- [ENTRIES PROVIDED]
────────
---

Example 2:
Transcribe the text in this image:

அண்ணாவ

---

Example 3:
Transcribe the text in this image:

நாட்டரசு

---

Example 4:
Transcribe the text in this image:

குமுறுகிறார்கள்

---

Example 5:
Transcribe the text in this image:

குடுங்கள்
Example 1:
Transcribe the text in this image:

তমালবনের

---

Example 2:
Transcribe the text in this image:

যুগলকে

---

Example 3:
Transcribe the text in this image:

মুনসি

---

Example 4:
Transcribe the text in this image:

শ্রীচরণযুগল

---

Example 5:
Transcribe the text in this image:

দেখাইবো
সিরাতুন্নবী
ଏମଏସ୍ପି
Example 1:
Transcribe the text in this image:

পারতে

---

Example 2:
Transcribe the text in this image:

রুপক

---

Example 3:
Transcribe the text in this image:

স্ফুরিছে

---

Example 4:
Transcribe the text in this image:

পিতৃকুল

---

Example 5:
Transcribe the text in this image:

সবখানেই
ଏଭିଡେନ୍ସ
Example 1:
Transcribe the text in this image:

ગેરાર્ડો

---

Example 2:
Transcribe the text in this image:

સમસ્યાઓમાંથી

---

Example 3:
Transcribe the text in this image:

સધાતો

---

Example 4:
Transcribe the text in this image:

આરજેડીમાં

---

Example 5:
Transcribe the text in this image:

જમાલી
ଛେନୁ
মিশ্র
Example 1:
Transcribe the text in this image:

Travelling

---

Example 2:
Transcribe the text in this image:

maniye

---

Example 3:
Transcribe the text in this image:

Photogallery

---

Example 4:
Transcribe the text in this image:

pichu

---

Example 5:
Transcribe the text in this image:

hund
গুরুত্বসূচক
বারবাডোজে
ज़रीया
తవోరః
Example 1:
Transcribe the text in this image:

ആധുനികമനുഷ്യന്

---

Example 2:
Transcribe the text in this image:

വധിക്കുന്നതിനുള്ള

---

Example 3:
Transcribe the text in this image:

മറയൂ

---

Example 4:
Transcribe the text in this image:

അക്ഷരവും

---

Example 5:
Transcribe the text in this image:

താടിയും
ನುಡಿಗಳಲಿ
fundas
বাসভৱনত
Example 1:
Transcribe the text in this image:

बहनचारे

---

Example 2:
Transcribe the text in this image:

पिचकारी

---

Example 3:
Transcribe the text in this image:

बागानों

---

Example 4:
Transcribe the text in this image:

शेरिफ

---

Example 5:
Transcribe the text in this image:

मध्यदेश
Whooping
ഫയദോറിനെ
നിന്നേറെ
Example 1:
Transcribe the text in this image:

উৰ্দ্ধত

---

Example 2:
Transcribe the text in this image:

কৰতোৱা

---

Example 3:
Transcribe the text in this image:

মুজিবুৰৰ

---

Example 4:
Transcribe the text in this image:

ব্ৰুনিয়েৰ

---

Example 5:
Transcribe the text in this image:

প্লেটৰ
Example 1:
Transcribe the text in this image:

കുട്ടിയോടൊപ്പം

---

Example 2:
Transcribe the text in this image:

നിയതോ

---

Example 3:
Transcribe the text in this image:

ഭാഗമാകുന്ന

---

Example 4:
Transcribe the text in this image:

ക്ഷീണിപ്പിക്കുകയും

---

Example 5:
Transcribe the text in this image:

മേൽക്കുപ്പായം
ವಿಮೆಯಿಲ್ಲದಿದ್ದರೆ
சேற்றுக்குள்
────────
- [HOW TO COMPLETE THIS TASK] Exact copies of all the records are to be printed.

- [TASK RESULT]
---

Example 2:
Transcribe the text in this image:

அண்ணாவ

---

Example 3:
Transcribe the text in this image:

நாட்டரசு

---

Example 4:
Transcribe the text in this image:

குமுறுகிறார்கள்

---

Example 5:
Transcribe the text in this image:

குடுங்கள்
Example 1:
Transcribe the text in this image:

তমালবনের

---

Example 2:
Transcribe the text in this image:

যুগলকে

---

Example 3:
Transcribe the text in this image:

মুনসি

---

Example 4:
Transcribe the text in this image:

শ্রীচরণযুগল

---

Example 5:
Transcribe the text in this image:

দেখাইবো
সিরাতুন্নবী
ଏମଏସ୍ପି
Example 1:
Transcribe the text in this image:

পারতে

---

Example 2:
Transcribe the text in this image:

রুপক

---

Example 3:
Transcribe the text in this image:

স্ফুরিছে

---

Example 4:
Transcribe the text in this image:

পিতৃকুল

---

Example 5:
Transcribe the text in this image:

সবখানেই
ଏଭିଡେନ୍ସ
Example 1:
Transcribe the text in this image:

ગેરાર્ડો

---

Example 2:
Transcribe the text in this image:

સમસ્યાઓમાંથી

---

Example 3:
Transcribe the text in this image:

સધાતો

---

Example 4:
Transcribe the text in this image:

આરજેડીમાં

---

Example 5:
Transcribe the text in this image:

જમાલી
ଛେନୁ
মিশ্র
Example 1:
Transcribe the text in this image:

Travelling

---

Example 2:
Transcribe the text in this image:

maniye

---

Example 3:
Transcribe the text in this image:

Photogallery

---

Example 4:
Transcribe the text in this image:

pichu

---

Example 5:
Transcribe the text in this image:

hund
গুরুত্বসূচক
বারবাডোজে
ज़रीया
తవోరః
Example 1:
Transcribe the text in this image:

ആധുനികമനുഷ്യന്

---

Example 2:
Transcribe the text in this image:

വധിക്കുന്നതിനുള്ള

---

Example 3:
Transcribe the text in this image:

മറയൂ

---

Example 4:
Transcribe the text in this image:

അക്ഷരവും

---

Example 5:
Transcribe the text in this image:

താടിയും
ನುಡಿಗಳಲಿ
fundas
বাসভৱনত
Example 1:
Transcribe the text in this image:

बहनचारे

---

Example 2:
Transcribe the text in this image:

पिचकारी

---

Example 3:
Transcribe the text in this image:

बागानों

---

Example 4:
Transcribe the text in this image:

शेरिफ

---

Example 5:
Transcribe the text in this image:

मध्यदेश
Whooping
ഫയദോറിനെ
നിന്നേറെ
Example 1:
Transcribe the text in this image:

উৰ্দ্ধত

---

Example 2:
Transcribe the text in this image:

কৰতোৱা

---

Example 3:
Transcribe the text in this image:

মুজিবুৰৰ

---

Example 4:
Transcribe the text in this image:

ব্ৰুনিয়েৰ

---

Example 5:
Transcribe the text in this image:

প্লেটৰ
Example 1:
Transcribe the text in this image:

കുട്ടിയോടൊപ്പം

---

Example 2:
Transcribe the text in this image:

നിയതോ

---

Example 3:
Transcribe the text in this image:

ഭാഗമാകുന്ന

---

Example 4:
Transcribe the text in this image:

ക്ഷീണിപ്പിക്കുകയും

---

Example 5:
Transcribe the text in this image:

മേൽക്കുപ്പായം
ವಿಮೆಯಿಲ್ಲದಿದ್ದರೆ
சேற்றுக்குள்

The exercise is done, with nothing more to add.